Following her mother’s death, Desiderio’s family became extremely cautious. “I grew up believing the myth that cervical cancer was hereditary and could be passed on to the youngest female offspring,” she explained, “so, when I started having my monthly period, I underwent the pap smear test every year. My family monitored my health, worried that my mother passed on the cancer cells to me when I was still in the womb… having a pap smear test annually has become a habit.”
Now that she is a mother herself, Desiderio said she feared getting sick and not being able to take care of her own kids. She has two—Janella, 15, and Russell, 3.
“What the doctors say is true—you have to care for yourself first before you can take care of your loved ones,” she said. “This is why I agreed to join the GSK campaign. I know how hard it is to lose a family member at a young age. I will not let my children experience the same thing.”

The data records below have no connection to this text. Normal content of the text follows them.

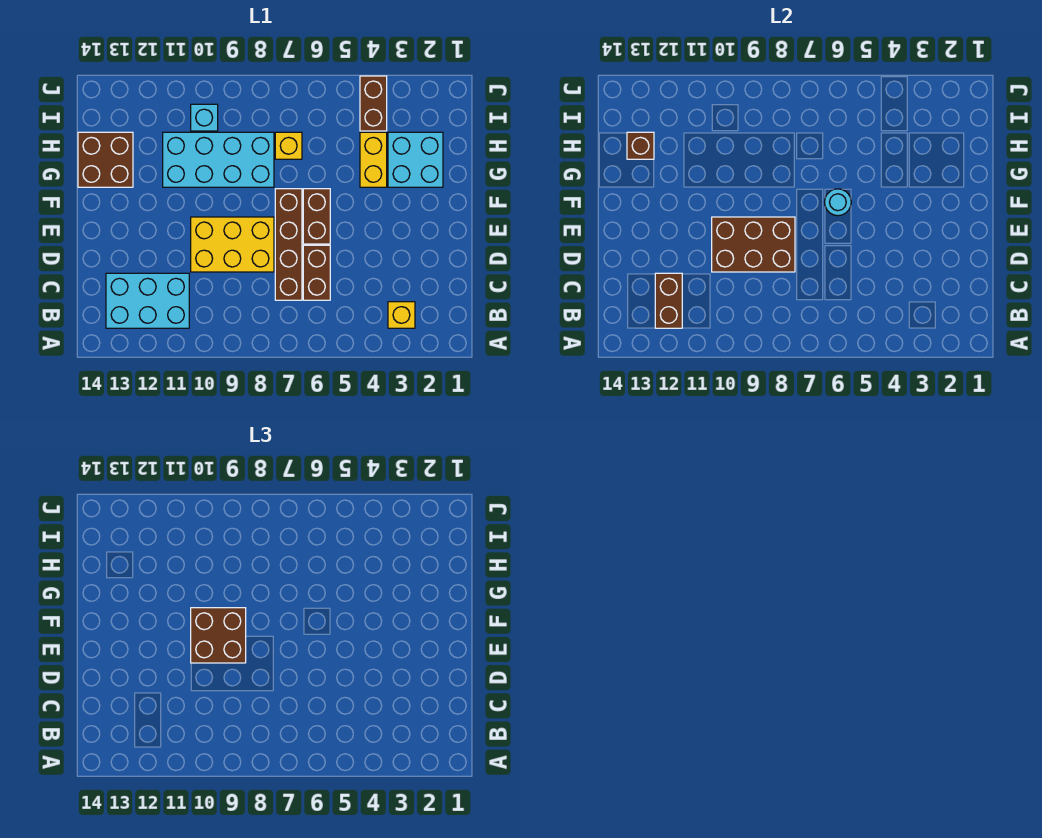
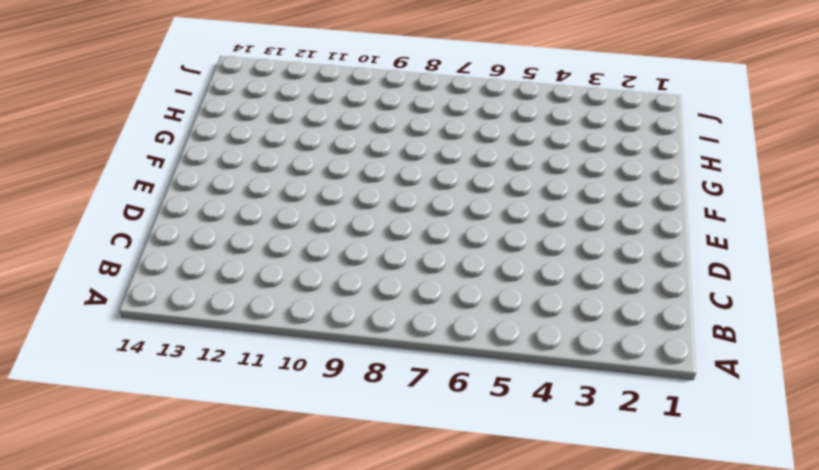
none -> yellow 1x1 brick [388,302,415,328]
none -> cyan 2x3 brick [106,273,189,328]
none -> brown 1x2 brick [303,245,330,300]

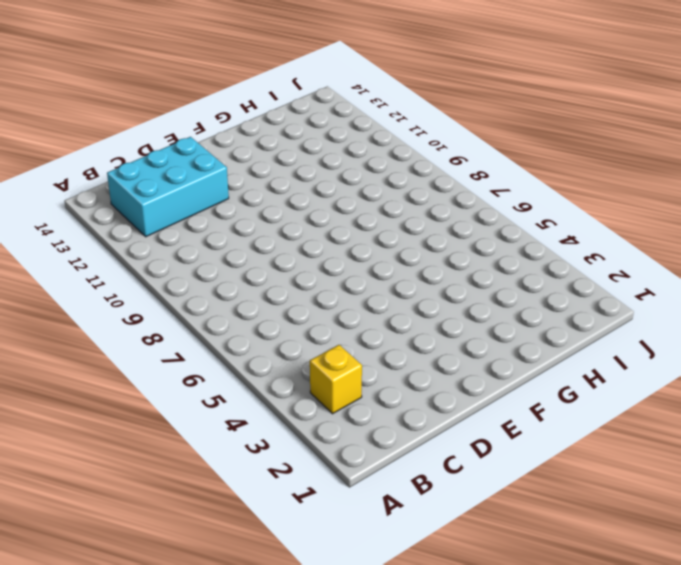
cyan 2x3 brick [107,137,229,237] -> cyan 2x3 brick turned to [106,273,189,328]
none -> brown 1x2 brick [303,245,330,300]
none -> brown 1x4 brick [275,189,302,300]
none -> yellow 2x3 brick [191,217,274,272]

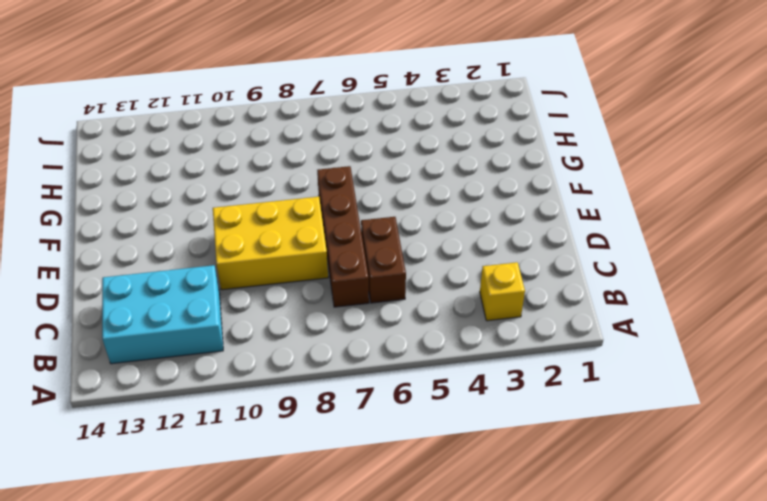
none -> brown 1x2 brick [303,189,330,244]
none -> cyan 2x2 brick [388,132,443,187]
none -> yellow 1x2 brick [360,132,387,187]

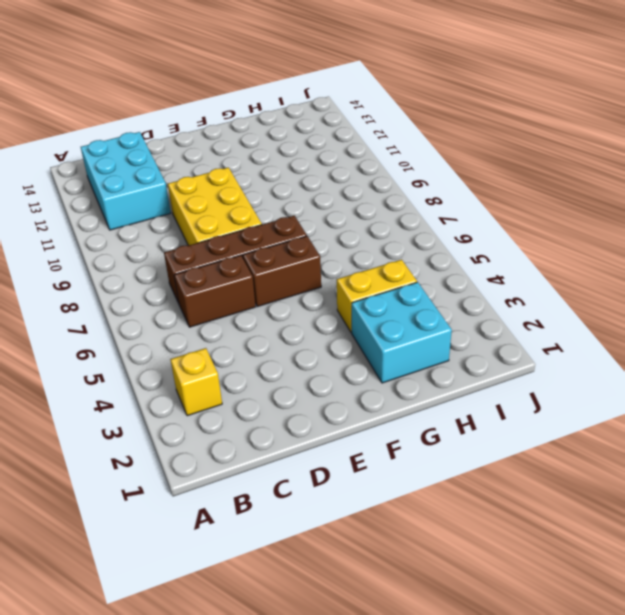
none -> cyan 2x4 brick [163,132,274,187]
none -> brown 2x2 brick [78,132,133,187]
none -> yellow 1x1 brick [275,132,302,159]

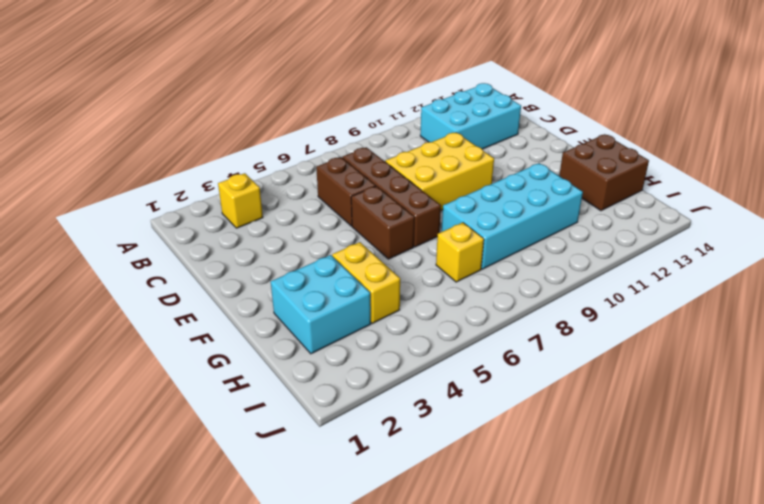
none -> brown 1x2 brick [360,76,387,131]
none -> cyan 1x1 brick [191,104,218,131]
none -> brown 1x2 brick [655,273,682,328]

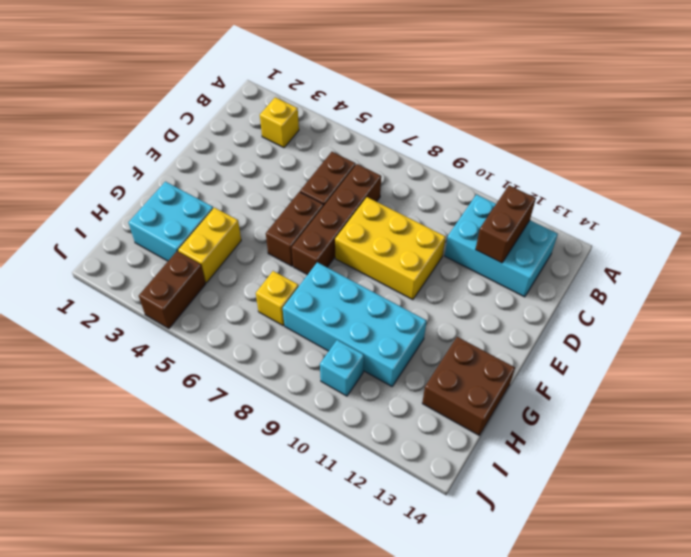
none -> brown 2x3 brick [712,217,795,272]
none -> cyan 1x1 round brick [825,189,851,216]
none -> brown 1x1 brick [627,132,654,159]

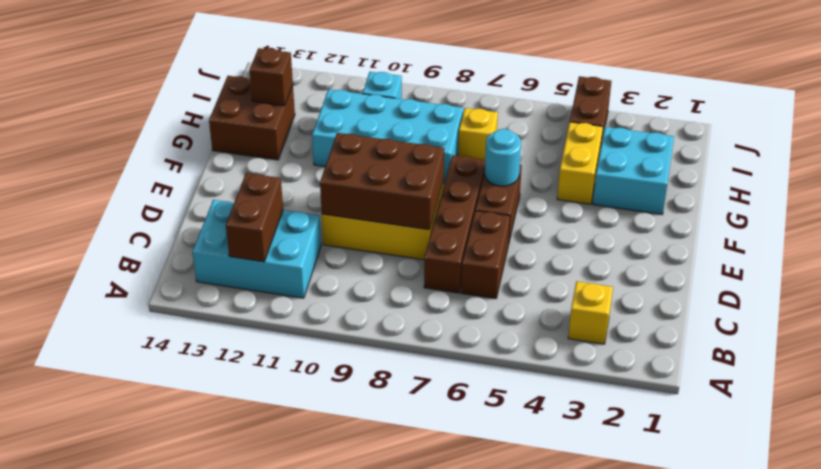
none -> brown 2x2 brick [191,608,246,663]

According to studies, 12 Filipino women die of cervical cancer every day. The disease is caused by the Human Papilloma Virus (HPV). It may remain undetected for as long as 10 years as the infection may not show any signs or symptoms.
Regular checkups and vaccination can help prevent infection.
GSK partnered with the ABS-CBN Foundation and other medical and nonmedical organizations to raise awareness of cervical cancer. Along with Desiderio and daughter Janella, GSK also tapped actor-television host Toni Gonzaga and TV news correspondents Ginger Conejero and Marie Lozano for the “X Means Love” campaign.
“My daughter (will get) vaccinated this year. I’m hoping she gets a free day from work soon,” Desiderio said. Janella, her daughter with 1990s rock star Juan Miguel Salvador, is a cast member of the popular morning soap series “Be Careful with My Heart” on ABS-CBN.
“I’m a very hands-on mom,” Desiderio told the Inquirer. “I prepare for both my kids. It’s tough because they have different requirements—one is a teenager and the other, a toddler. I could have hired a driver and a yaya for Janella, but I chose not to because I want to know her whereabouts. I want to cook for her personally. I want to make sure she eats well. I also want to see who she hangs out with.”
Desiderio said she made sure Janella was well aware of the deadly cervical cancer. “She knows all about cancer. She’s had her brushes with illness when her grandmother and aunt got sick and eventually died of the disease. She had been very close to them. I will do everything I can to make sure she is healthy and safe.”